My twin sisters used to be pen pals with Stuttgart twins by the names of Franziska and Martina Zehrer- and it was they who convinced me on a visit one year that everyone in Stuttgart drove a Mercedes, so I approached the city’s UN Studio’s Mercedez Benz Museum a few weeks ago with huge expectation and more than a little circumspection.
Circumspection, not because I was thinking of circles, which UN Studio obviously were when they designed it, but because in 2006 I’d reviewed their tome ‘UN Studio’, which included the museum and come away from it partly seduced, partly ambivalent.
I didn’t mind their notion of ‘mobile forces’- for them any parameter helps generate form. It could be anything; but here, like Corb’s Villa Savoye, it’s the turning circle of a car or the angle of a ramp to take it up through the building. Fair enough, but it’s my view that these things alone can’t generate great design. Yet in this way, their Möbius House and the Benz Museum become exercises in wondrous contortion- but without an underlying politic, and I have to ask myself, for what reason?
That said, the fact that van Berkel and Bos’ building screams about its internal double helical machinations from its exterior is exciting - its glass and silver aluminium cladding twisting across its surface, alternately revealing and hiding the triangular mesh of structure just beyond. And once inside, there’s real drama in the central concrete atrium, its three James Bond-style lifts bobbing up and down like a piston demonstration, shuttling all the visitors to the top of the museum to start their slow corkscrew through its helix.
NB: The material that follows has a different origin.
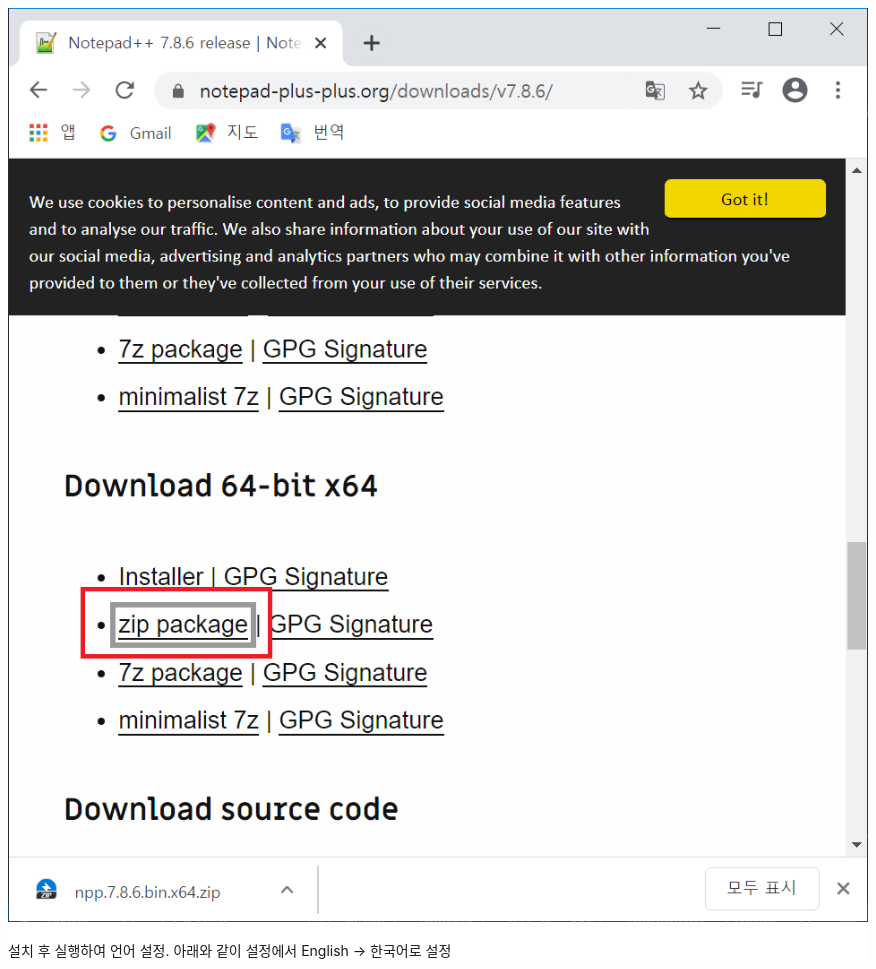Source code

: ![mysql-example](../../img/data_processing/200728/mysql-example101.png)  

설치 후 실행하여 언어 설정. 아래와 같이 설정에서 English -> 한국어로 설정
Quite how UN Studio merge these technically unconnected spirals is a conundrum lost on the visitor as you ramp down through the exhibition, but you’re having way too much fun to worry about that anyway. The route is indivisible from the museum, and caught in gravity’s momentum, I have to admit, it’s a disorientating and thrilling ride to ground through the firm’s 125 years of history.
My cousin, a Porsche mechanic and petrol head with a souped-up Supra told me there’s nothing better than a well executed donut, and in the oeuvre of vehicular curation, UN Studio too have pulled one off here. At one point, I imagined this space instead full of art, and then I thought of the Guggenheim’s ramps stuffed with old Mercs and wondered which I’d prefer to see. Maybe, as my cousin says,it's just a question of what you want from a car- sheer performance or classic style?